### Requirement
Rewrite the material below, replacing every "pose" with "camera" and leaving everything else unchanged.

— START Data entries —

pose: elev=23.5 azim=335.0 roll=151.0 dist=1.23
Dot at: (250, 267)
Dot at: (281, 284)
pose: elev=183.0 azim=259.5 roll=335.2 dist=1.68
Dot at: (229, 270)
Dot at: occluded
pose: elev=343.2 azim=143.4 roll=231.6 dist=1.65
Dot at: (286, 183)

— END Data entries —

### Correct response
camera: elev=23.5 azim=335.0 roll=151.0 dist=1.23
Dot at: (250, 267)
Dot at: (281, 284)
camera: elev=183.0 azim=259.5 roll=335.2 dist=1.68
Dot at: (229, 270)
Dot at: occluded
camera: elev=343.2 azim=143.4 roll=231.6 dist=1.65
Dot at: (286, 183)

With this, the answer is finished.